**DIRECTIVE**
Present the lines from the start of the material through the line containing "No início da crise do coronavírus no B", inclusive, as a numbered list, leaving out any blank lines.

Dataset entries
----

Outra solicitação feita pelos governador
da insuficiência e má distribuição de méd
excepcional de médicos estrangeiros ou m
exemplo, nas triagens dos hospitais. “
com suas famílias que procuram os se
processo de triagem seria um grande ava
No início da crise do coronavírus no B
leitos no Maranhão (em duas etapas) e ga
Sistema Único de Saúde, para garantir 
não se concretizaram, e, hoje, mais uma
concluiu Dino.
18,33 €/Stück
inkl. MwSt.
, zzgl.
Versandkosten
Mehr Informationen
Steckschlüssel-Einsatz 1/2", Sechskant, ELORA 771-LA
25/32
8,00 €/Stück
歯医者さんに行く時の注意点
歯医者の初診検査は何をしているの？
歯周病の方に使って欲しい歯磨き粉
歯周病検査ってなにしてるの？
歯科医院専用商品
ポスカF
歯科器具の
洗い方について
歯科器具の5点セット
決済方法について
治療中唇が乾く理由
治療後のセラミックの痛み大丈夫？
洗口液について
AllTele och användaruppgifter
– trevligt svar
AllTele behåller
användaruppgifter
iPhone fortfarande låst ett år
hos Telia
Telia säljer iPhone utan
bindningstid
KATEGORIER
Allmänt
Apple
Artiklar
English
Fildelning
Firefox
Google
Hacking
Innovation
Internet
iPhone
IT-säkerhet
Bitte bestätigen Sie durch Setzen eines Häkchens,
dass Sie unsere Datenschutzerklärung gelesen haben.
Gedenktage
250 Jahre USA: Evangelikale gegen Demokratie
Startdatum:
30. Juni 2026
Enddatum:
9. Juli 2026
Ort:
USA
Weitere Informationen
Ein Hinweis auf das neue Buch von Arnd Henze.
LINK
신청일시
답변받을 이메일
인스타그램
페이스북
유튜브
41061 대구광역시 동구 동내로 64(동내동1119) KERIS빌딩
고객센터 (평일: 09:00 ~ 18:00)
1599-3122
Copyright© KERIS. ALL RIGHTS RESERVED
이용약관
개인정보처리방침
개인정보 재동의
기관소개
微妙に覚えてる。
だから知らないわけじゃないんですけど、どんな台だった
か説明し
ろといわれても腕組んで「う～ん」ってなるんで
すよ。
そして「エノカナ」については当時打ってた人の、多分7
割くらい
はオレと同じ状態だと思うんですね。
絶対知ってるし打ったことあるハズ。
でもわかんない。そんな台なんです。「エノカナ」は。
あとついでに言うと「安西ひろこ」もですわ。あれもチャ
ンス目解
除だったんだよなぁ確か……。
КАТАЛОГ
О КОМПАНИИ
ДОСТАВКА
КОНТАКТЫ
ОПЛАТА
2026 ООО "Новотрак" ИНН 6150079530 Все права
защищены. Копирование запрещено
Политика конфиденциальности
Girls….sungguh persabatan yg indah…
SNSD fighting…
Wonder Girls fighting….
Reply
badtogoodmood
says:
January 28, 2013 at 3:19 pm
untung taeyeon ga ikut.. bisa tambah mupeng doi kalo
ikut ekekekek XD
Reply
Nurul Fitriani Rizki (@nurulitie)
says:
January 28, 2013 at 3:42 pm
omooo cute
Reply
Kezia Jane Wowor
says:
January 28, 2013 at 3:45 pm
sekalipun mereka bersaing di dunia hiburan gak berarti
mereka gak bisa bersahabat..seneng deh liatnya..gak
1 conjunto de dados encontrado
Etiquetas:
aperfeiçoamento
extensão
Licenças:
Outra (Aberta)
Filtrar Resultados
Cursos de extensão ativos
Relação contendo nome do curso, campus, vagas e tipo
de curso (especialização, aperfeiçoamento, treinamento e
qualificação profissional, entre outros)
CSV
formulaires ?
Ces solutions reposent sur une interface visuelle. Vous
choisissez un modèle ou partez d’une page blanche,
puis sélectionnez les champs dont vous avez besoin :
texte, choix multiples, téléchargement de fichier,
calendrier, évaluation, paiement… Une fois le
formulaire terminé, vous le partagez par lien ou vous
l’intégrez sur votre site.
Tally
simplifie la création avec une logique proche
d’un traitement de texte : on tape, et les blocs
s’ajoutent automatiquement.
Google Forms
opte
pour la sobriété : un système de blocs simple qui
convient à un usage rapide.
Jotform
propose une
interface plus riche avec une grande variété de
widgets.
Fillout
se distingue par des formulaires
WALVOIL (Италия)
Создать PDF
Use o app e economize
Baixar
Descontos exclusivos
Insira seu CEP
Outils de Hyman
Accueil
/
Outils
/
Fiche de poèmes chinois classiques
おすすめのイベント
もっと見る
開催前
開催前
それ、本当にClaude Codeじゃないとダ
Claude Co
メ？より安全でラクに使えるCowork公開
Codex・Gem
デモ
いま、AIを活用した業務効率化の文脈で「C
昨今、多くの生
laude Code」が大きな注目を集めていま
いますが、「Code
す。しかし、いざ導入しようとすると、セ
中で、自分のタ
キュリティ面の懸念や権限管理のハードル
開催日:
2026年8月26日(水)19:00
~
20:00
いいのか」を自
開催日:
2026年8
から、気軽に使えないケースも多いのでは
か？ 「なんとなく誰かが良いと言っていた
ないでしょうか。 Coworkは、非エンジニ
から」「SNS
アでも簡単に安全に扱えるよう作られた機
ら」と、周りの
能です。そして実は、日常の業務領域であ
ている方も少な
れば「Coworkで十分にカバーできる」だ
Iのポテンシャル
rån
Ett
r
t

----

**TASK RESULT**
1. Outra solicitação feita pelos governador
2. da insuficiência e má distribuição de méd
3. excepcional de médicos estrangeiros ou m
4. exemplo, nas triagens dos hospitais. “
5. com suas famílias que procuram os se
6. processo de triagem seria um grande ava
7. No início da crise do coronavírus no B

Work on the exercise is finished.